Federica Mogherini said she was "very surprised."
Earlier, President Recep Tayyip Erdogan slammed the European Union for its "impetuous" criticism of an ongoing police operation, which saw the arrests of more than 20 high-profile media members and police officers across 13 provinces in Turkey Sunday.
"I've seen the reactions from President Erdogan and I'm very surprised because in the visit we had last week, we discussed in a very constructive way, both with him and with Prime Minister Davutoglu and with many of the ministers about the way ahead, and we agreed...we didn't even need to agree on the fact that there was a chance for a new start among us, between the European Union and Turkey," Mogherini said.
She said "the EU path for Turkey was not so much about economic interest, but of about values and principles starting with democracy and rule of law."
''I believe that it is in the Turkish interest first of all to be consistent with this commitment,'' Mogherini said.
She said: "The idea was and still is that of working in a consistent and coherent way on the EU accession, which means consistency and coherence on both sides."
Mogherini said that had she not believed in this consistency and coherence, she wouldn't have paid a high-level visit to Turkey last week with Johannes Hahn, commissioner for European neighborhood policy and enlargement policy, and the EU's Christos Stylianides.
''On our side we are ready,'' the EU foreign policy chief added.
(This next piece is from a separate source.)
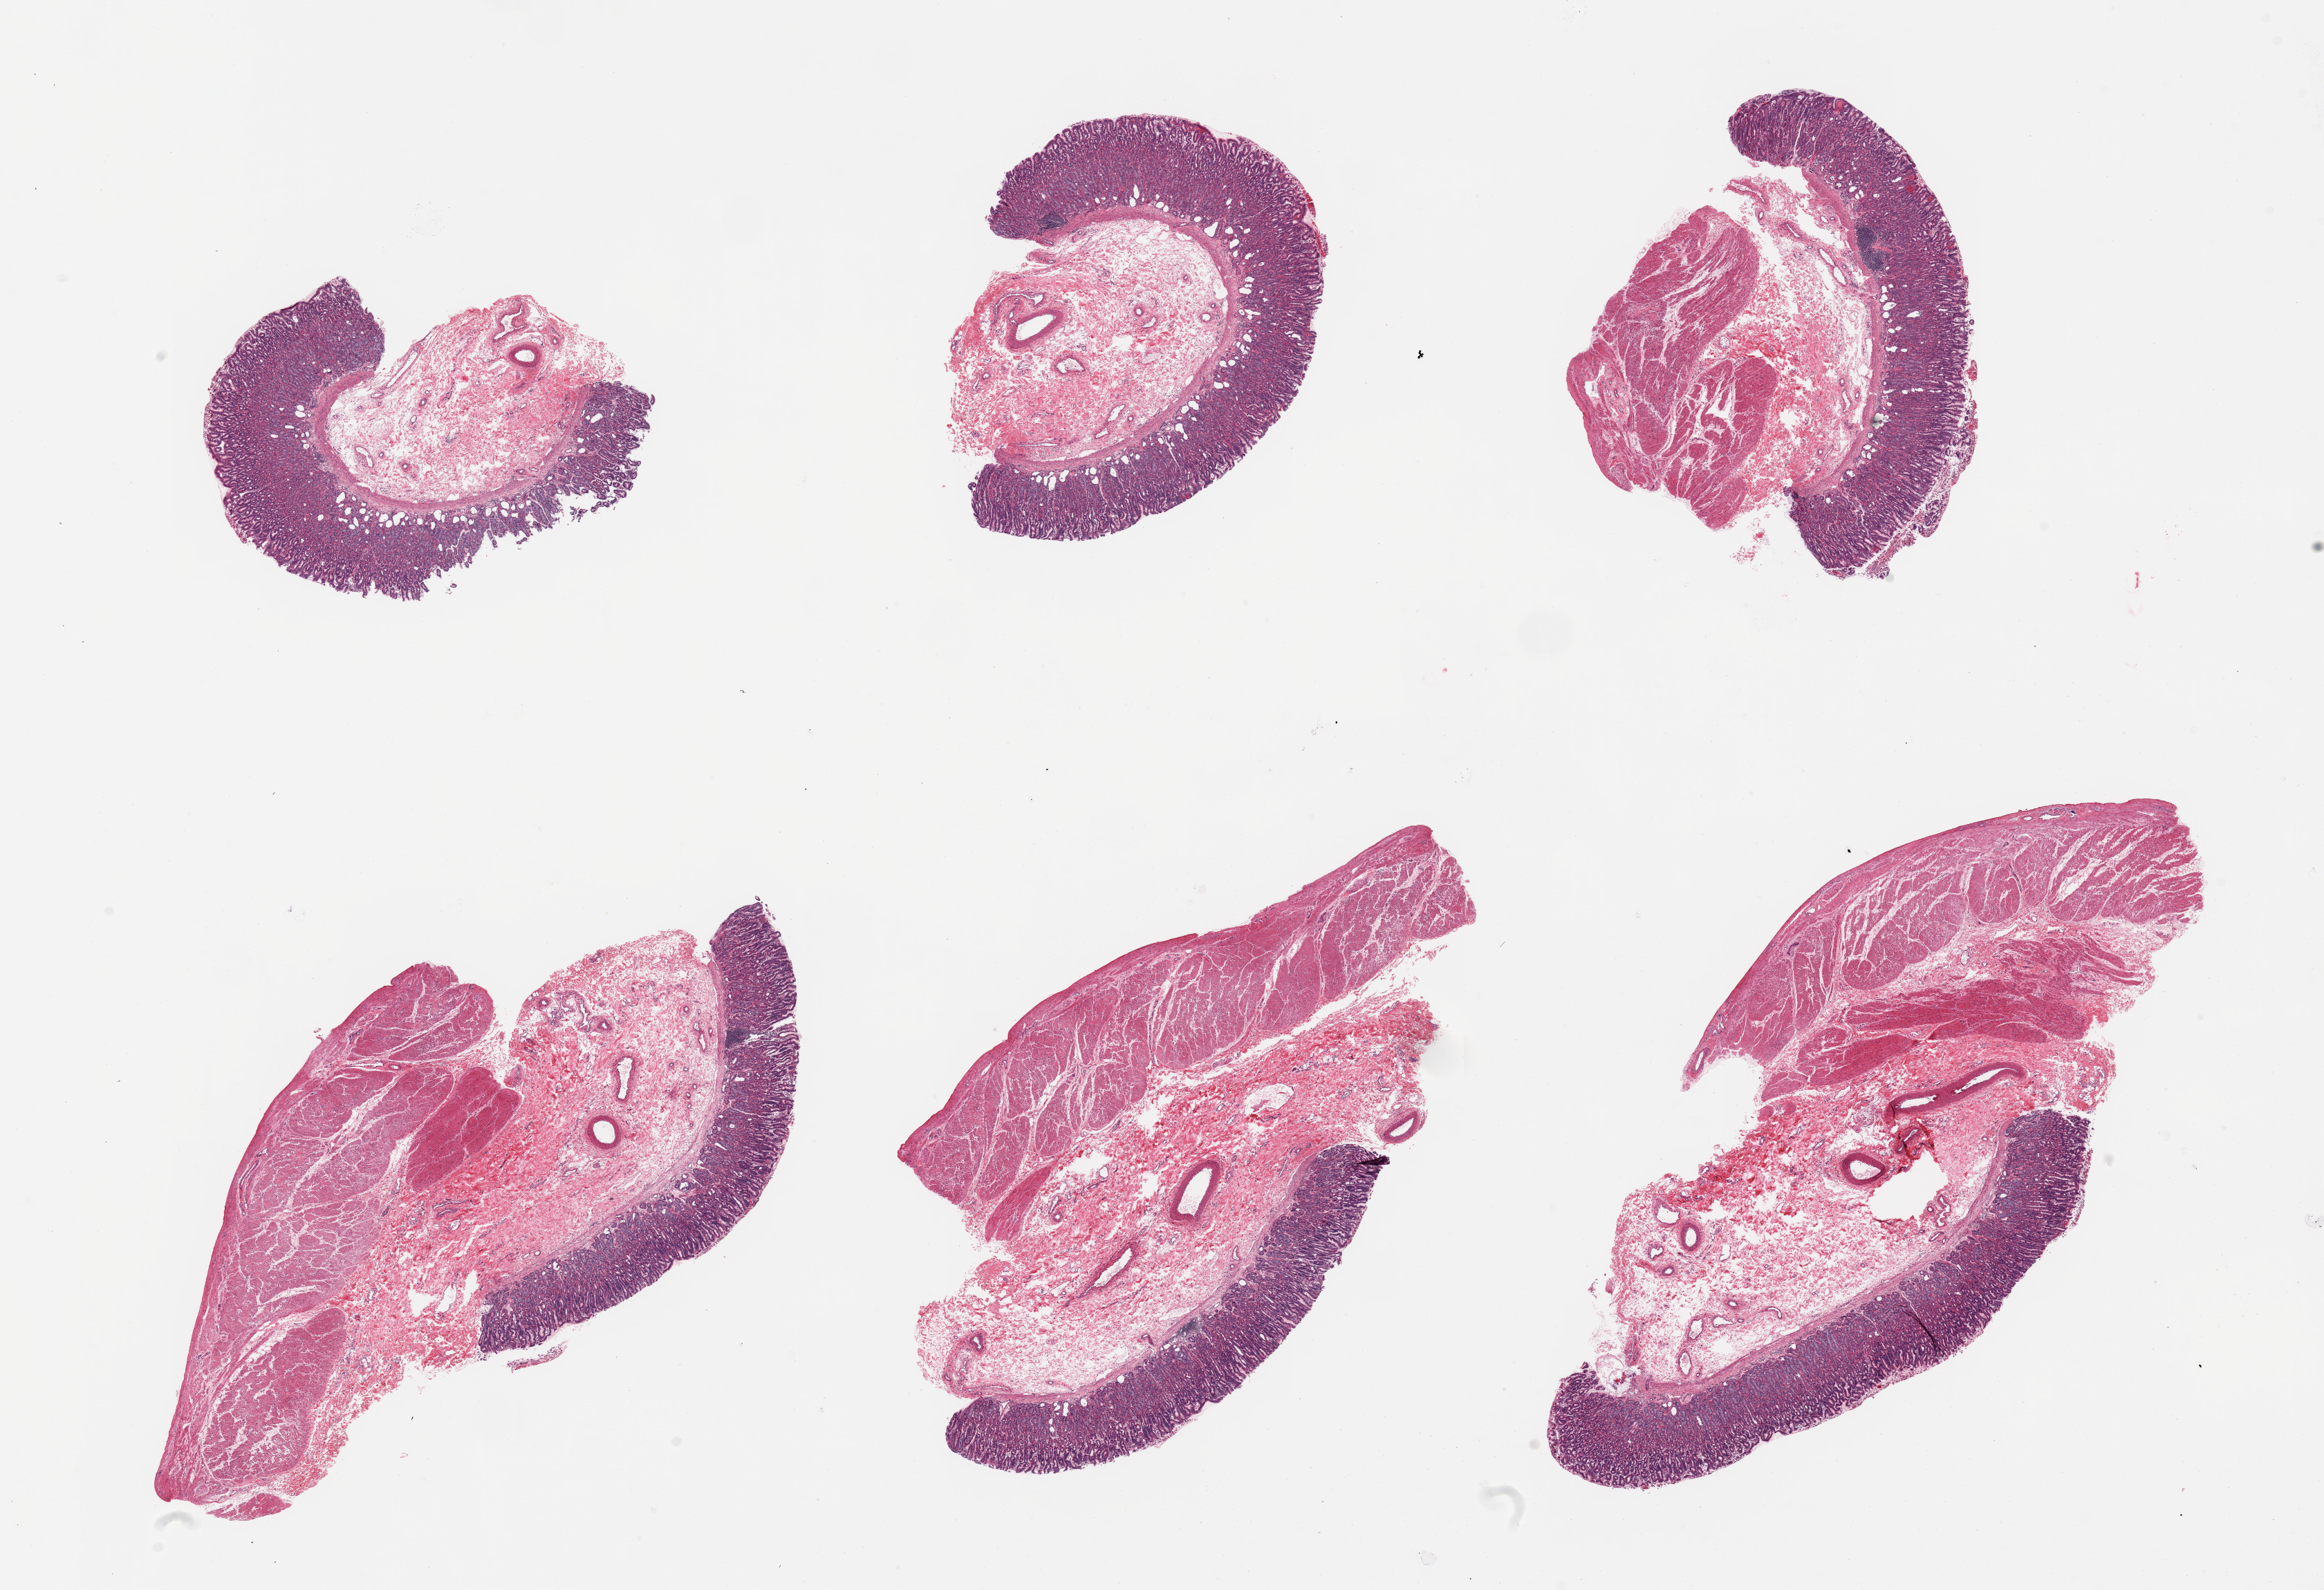
Hematoxylin and eosin (H&E) whole-slide image, brightfield — low-resolution overview of the scanned area, about 26.6 x 18.2 mm (slide scanned at 20x), PAXgene-fixed, paraffin-embedded tissue, section of stomach (target tissue), donor tissue sample. Donor: male.
- pathologist's review note for this sample: 6 pieces; 4 are full thickness, 2 have no muscularis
In his reaction to the crackdown in Turkey, Italian Foreign Minister Paolo Gentiloni said "freedom of speech cannot be renounced."
"Italy has always been in the front row in keeping the dialogue between the European Union and Turkey open," Gentiloni tweeted during a meeting of the European foreign ministers in Brussels. "But the freedom of expression is a value that cannot be renounced," he added.
Speaking to reporters in Brussels, Gentiloni also said "we don't want to give lessons to anyone, but we want to recall that for the European Union, freedom of expression is among the fundamental principles of the union."
Gentiloni said the EU foreign ministers did not discuss the arrests in Turkey, but, he said, Italy was "a country that has its cards in order" for good relations with Turkey and that "nobody can accuse it of having prejudiced attitudes," given that Rome "always fought" for increased relations between Ankara and the EU.